Re: Abbreviated keys for Numeric

From: Peter Geoghegan <pg(at)heroku(dot)com>
To: Andrew Gierth <andrew(at)tao11(dot)riddles(dot)org(dot)uk>
Cc: Tomas Vondra <tomas(dot)vondra(at)2ndquadrant(dot)com>, Pg Hackers <pgsql-hackers(at)postgresql(dot)org>, Gavin Flower <GavinFlower(at)archidevsys(dot)co(dot)nz>
Subject: Re: Abbreviated keys for Numeric
Date: 2015-03-21 00:50:18
Message-ID: CAM3SWZQ_ZyuSjNwXYvdvAoW8otTFhXYs7jQ1HLnZtuHYXzoMzg@mail.gmail.com
Views: Raw Message | Whole Thread | Download mbox | Resend email
Thread:
Lists: pgsql-hackers

Attached is a revision of this patch, that I'm calling v2. What do you
think, Andrew?

I've cut the int32 representation/alternative !USE_FLOAT8_BYVAL
encoding scheme entirely, which basically means that 32-bit systems
don't get to have this optimization. 64-bit systems have been
commonplace now for about a decade.
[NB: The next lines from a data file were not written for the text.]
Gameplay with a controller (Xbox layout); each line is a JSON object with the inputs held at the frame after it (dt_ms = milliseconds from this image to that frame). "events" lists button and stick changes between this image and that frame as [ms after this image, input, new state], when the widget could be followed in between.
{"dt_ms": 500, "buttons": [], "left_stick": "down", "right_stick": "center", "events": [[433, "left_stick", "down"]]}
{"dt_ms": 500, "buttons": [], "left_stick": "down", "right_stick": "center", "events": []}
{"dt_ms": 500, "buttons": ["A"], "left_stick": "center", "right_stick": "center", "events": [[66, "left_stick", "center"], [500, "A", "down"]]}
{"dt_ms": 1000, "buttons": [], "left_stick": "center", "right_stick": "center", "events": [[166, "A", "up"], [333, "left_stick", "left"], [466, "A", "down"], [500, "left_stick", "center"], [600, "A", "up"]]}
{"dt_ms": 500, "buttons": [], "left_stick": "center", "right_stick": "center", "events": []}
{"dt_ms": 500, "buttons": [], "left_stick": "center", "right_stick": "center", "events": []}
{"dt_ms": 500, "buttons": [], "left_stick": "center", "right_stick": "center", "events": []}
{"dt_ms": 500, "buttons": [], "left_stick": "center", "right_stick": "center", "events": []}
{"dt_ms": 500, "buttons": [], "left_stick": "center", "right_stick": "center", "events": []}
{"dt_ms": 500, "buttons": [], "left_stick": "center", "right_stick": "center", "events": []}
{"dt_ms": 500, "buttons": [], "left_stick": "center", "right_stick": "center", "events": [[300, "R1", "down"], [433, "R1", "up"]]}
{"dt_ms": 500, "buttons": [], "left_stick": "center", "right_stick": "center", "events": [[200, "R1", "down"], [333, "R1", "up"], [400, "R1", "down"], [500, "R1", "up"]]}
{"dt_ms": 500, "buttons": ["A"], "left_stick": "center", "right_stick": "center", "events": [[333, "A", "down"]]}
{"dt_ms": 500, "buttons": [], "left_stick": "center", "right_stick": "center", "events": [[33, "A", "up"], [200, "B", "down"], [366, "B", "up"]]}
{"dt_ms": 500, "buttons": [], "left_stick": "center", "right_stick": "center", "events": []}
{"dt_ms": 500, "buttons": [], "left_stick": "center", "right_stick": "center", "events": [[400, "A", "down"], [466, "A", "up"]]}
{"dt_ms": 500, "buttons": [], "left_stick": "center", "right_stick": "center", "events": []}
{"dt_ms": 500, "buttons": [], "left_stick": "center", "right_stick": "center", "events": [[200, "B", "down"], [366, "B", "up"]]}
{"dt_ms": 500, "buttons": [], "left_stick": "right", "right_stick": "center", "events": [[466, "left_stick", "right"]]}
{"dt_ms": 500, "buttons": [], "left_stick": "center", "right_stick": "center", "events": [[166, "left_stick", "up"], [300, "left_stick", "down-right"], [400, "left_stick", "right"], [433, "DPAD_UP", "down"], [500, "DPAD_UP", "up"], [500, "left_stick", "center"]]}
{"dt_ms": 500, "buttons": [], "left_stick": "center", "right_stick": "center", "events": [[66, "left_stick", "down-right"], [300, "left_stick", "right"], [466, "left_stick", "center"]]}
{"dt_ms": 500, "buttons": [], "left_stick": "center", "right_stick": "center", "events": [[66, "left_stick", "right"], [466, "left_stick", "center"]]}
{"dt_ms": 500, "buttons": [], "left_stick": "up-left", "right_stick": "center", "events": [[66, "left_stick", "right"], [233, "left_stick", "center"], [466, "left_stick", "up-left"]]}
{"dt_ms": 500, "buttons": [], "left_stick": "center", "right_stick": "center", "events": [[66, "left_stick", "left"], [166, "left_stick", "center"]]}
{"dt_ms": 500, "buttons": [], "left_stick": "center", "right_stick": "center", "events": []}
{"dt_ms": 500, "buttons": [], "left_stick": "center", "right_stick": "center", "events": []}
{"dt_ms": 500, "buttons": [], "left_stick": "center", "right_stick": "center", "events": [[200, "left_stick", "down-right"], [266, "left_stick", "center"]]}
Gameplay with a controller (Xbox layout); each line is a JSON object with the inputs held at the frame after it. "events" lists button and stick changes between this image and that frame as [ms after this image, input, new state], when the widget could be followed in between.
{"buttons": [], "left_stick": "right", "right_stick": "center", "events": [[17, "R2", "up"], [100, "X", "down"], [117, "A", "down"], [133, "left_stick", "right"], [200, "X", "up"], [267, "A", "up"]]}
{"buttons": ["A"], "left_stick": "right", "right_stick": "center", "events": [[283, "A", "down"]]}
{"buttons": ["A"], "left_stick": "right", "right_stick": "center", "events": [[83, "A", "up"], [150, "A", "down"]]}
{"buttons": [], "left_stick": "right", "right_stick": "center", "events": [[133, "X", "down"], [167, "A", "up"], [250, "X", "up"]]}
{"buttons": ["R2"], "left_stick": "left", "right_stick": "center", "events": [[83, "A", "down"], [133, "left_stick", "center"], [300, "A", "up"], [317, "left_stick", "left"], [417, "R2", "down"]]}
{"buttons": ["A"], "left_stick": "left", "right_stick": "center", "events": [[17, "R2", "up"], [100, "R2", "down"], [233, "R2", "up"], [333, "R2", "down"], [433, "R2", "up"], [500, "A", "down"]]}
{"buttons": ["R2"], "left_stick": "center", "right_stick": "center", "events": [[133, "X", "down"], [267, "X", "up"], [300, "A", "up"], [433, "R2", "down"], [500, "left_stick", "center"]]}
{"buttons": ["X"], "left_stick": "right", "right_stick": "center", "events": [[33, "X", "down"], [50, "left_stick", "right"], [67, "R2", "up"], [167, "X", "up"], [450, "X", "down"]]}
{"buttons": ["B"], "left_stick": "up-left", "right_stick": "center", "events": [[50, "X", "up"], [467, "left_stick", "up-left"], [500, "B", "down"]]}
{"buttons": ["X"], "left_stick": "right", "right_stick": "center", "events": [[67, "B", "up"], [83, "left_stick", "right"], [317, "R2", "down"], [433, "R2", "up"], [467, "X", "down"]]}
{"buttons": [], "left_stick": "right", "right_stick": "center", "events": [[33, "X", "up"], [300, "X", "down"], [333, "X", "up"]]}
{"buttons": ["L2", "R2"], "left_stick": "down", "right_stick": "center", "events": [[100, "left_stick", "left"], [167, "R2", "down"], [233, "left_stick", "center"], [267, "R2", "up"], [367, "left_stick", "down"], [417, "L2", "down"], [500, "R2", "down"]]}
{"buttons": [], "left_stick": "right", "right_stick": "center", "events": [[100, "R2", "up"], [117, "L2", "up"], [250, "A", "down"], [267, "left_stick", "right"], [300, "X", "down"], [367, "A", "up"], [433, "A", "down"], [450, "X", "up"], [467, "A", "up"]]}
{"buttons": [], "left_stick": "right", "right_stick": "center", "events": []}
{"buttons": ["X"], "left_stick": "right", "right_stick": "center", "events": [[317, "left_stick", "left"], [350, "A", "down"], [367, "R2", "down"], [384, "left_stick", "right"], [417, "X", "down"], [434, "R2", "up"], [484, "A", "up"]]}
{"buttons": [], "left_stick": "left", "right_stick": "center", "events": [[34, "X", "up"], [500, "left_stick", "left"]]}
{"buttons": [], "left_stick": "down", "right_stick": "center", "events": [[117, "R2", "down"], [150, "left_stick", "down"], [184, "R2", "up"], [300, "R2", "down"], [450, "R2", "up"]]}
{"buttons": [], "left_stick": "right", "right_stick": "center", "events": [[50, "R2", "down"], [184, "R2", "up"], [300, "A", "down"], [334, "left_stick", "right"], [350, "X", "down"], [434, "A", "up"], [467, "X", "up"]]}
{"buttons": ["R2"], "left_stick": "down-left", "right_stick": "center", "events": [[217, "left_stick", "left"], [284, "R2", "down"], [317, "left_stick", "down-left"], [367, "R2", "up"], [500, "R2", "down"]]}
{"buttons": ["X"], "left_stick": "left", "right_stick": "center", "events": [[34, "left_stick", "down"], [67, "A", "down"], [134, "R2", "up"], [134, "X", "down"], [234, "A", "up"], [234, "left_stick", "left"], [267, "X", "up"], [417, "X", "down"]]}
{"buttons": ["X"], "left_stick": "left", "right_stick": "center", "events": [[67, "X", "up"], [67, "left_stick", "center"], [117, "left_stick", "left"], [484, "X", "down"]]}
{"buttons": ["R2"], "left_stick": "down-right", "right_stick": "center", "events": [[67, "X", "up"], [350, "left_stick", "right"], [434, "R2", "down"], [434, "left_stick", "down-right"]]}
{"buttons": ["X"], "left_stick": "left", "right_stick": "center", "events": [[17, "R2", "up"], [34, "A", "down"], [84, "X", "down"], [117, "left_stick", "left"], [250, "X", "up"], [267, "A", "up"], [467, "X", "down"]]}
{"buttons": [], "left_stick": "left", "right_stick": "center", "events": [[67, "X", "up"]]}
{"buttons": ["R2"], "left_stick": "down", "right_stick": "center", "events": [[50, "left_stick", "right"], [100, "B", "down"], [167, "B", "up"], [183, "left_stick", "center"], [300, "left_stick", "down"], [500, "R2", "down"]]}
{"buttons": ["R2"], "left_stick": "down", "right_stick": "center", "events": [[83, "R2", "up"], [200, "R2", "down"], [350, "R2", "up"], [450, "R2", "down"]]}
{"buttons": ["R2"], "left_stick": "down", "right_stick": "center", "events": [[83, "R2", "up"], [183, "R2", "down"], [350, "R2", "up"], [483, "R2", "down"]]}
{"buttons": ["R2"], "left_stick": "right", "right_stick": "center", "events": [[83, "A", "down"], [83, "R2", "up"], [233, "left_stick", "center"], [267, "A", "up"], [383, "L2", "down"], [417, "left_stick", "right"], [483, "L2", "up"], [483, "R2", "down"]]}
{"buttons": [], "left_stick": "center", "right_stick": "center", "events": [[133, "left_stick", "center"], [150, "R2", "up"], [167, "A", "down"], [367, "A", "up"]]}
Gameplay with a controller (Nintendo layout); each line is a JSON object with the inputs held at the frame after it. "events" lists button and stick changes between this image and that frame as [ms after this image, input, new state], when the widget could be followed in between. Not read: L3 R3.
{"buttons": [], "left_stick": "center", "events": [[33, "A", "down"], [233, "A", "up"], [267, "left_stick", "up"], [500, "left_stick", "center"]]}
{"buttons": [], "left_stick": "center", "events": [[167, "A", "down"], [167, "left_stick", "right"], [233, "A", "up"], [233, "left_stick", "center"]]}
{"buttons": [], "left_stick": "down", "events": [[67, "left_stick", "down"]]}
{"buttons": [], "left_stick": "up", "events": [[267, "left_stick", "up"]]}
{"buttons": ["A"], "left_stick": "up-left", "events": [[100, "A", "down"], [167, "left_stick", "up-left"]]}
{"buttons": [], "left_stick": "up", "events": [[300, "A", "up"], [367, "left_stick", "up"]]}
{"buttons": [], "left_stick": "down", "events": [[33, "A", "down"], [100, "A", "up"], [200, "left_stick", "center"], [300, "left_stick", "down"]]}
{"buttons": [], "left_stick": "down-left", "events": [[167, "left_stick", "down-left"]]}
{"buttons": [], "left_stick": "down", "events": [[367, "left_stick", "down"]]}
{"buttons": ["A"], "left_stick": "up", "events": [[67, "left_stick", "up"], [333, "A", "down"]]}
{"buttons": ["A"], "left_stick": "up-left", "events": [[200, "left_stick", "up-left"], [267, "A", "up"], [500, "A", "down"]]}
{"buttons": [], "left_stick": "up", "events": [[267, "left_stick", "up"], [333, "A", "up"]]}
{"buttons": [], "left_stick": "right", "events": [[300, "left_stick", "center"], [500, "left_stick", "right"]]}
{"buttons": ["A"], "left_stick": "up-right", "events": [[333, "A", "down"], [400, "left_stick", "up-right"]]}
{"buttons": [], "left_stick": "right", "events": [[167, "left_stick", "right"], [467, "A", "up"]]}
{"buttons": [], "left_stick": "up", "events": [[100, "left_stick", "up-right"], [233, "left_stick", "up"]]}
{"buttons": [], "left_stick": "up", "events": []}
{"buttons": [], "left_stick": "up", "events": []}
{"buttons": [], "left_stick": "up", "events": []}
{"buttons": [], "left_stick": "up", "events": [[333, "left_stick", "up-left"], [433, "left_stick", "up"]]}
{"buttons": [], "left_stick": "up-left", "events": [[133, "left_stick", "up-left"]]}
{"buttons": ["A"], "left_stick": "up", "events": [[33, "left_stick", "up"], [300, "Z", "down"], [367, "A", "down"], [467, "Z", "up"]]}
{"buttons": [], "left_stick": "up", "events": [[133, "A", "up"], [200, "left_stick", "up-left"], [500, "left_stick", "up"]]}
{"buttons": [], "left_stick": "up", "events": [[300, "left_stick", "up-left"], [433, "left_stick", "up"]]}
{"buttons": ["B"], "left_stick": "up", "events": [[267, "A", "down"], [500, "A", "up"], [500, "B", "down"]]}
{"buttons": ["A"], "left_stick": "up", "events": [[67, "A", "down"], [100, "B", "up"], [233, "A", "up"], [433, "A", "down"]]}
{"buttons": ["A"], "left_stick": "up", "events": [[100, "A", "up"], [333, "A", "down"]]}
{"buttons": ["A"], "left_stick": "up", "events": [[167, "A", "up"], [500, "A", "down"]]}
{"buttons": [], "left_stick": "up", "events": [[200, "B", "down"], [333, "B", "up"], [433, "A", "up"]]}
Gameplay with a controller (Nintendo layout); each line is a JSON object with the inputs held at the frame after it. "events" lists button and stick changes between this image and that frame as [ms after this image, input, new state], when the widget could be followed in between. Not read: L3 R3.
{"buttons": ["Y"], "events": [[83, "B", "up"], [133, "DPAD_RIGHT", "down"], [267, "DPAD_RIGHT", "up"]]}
This year, new phones came out
with 64-bit architectures, so increasingly even people that work with
embedded systems don't care about 32-bit. I'm not suggesting that
legacy doesn't matter - far from it - but I care much less about
having the latest performance improvements on what are largely legacy
systems. Experience suggests that this is a good time of the cycle to
cut scope. The last commitfest has a way of clarifying what is
actually important.

It seems unwise to include what is actually a fairly distinct encoding
scheme, which the int32/ !USE_FLOAT8_BYVAL variant really was (the
same can't really be said for text abbreviation, since that can
basically work the same way on 32-bit systems, with very little extra
code). This isn't necessarily the right decision in general, but I
feel it's the right decision in the present climate of everyone
frantically closing things out, and feeling burnt out. I'm sorry that
I threw some of your work away, but since we both have other pressing
concerns, perhaps this is understandable. It may be revisited, or I
may lose the argument on this point, but going this way cuts the code
by about 30%, and makes me feel a lot better about the risk of
regressing marginal cases, since I know we always have 8 bytes to work
with. There might otherwise be a danger of regressing under tested
32-bit platforms, or indeed missing other bugs, and frankly I don't
have time to think about that right now.

Other than that, I've tried to keep things closer to the text opclass.
For example, the cost model now has a few debugging traces (disabled
by default). I have altered the ad-hoc cost model so that it no longer
concerns itself with NULL inputs, which seemed questionable (not least
since the abbreviation conversion function isn't actually called for
NULL inputs. Any attempt to track the full count within numeric code
therefore cannot work.). I also now allocate a buffer of scratch
memory separately from the main sortsupport object - doing one
allocation for all sortsupport state, bunched together as a buffer
seemed like a questionable micro-optimization. For similar reasons, I
avoid playing tricks in the VARATT_IS_SHORT() case -- my preferred
approach to avoiding palloc()/pfree() cycles is to simply re-use the
same buffer across calls to numeric_abbrev_convert(), and maybe risk
having to enlarge the relatively tiny buffer once or twice. In other
words, it works more or less the same way as it does with text
abbreviation.

It seemed unwise to silently disable abbreviation when someone
happened to build with DEC_DIGITS != 4. A static assertion now gives
these unusual cases the opportunity to make an informed decision about
either disabling abbreviation or not changing DEC_DIGITS in light of
the performance penalty, in a self-documenting way.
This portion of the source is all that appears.